AUFGABE A – Aktualisieren Sie im Text über das Präzisionslabor den Abschnitt, der bei den Worten „Das Gebäude bildet“ beginnt und nach „separat erschlossener Technikbereich.“ endet, und setzen Sie dabei „Versorgungsbereich“ an die Stelle von „Technikbereich“.
AUFGABE B – Wie viele Einzellabore finden laut dem Text über das Präzisionslabor in der Versuchshalle Platz?

Präzisionslabor in Stuttgart-Büsnau

Abgeschirmte Boxen in kräftigen Farben für störungsfreie Experimente

Westlich von Stuttgart, noch hinter dem Pfaffenwald, liegt der Campus des Max-Planck-Institutes als Teil der kleinen Gemeinde Büsnau. Zur Erweiterung des dortigen Instituts für Festkörperforschung planten Hammeskrause Architekten aus Stuttgart einen Neubau mit störungsfreien Laboren für Experimente im Nanobereich. Hier werden die elektrischen, mechanischen und magnetischen Eigenschaften von Festkörpern anhand einzelner Atome, Moleküle oder künstlicher Quantenstrukturen untersucht.

Das Gebäude setzt sich aus zwei Baukörpern zusammen: ein zweigeschossiger Riegel mit Büros und Werkstätten umfasst die etwas höhere, monolithisch wirkende Versuchshalle an zwei Seiten
Blick in die Versuchshalle: sie bietet Raum für elf Einzellabore in Form von eingestellten, farbigen Boxen
Die Oberflächen der Boxen sind in kräftigem Lila, Blau, Gelb und Grün gestaltet

Das Gebäude bildet den südlichen Zipfel des Ensembles auf dem Institutsgelände, das von Wäldern und Wiesen umgeben und auch vom Stuttgarter Vorort Büsnau durch Grünflächen getrennt ist. Es setzt sich aus zwei Baukörpern zusammen: Ein zweigeschossiger Riegel mit Büros und Werkstätten umfasst die etwas höhere, monolithisch wirkende Versuchshalle an zwei Seiten. Diese bietet Raum für elf Einzellabore in Form von eingestellten, farbigen Boxen; angegliedert ist ein separat erschlossener Technikbereich.

Datensätze zu räumlichen Beziehungen –
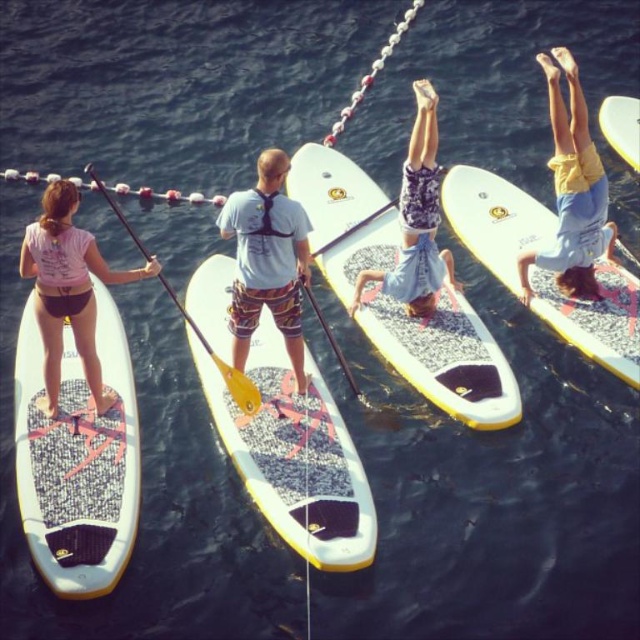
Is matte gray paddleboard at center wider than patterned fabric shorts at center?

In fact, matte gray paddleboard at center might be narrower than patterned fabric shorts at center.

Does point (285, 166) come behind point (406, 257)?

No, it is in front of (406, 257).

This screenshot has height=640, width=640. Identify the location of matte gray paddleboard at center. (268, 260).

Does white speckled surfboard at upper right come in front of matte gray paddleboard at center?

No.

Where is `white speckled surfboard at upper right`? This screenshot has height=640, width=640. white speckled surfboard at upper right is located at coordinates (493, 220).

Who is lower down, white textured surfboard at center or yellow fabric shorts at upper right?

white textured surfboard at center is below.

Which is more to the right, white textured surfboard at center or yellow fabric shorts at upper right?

ANTWORT A –
Das Gebäude bildet den südlichen Zipfel des Ensembles auf dem Institutsgelände, das von Wäldern und Wiesen umgeben und auch vom Stuttgarter Vorort Büsnau durch Grünflächen getrennt ist. Es setzt sich aus zwei Baukörpern zusammen: Ein zweigeschossiger Riegel mit Büros und Werkstätten umfasst die etwas höhere, monolithisch wirkende Versuchshalle an zwei Seiten. Diese bietet Raum für elf Einzellabore in Form von eingestellten, farbigen Boxen; angegliedert ist ein separat erschlossener Versorgungsbereich.

ANTWORT B – Elf Einzellabore.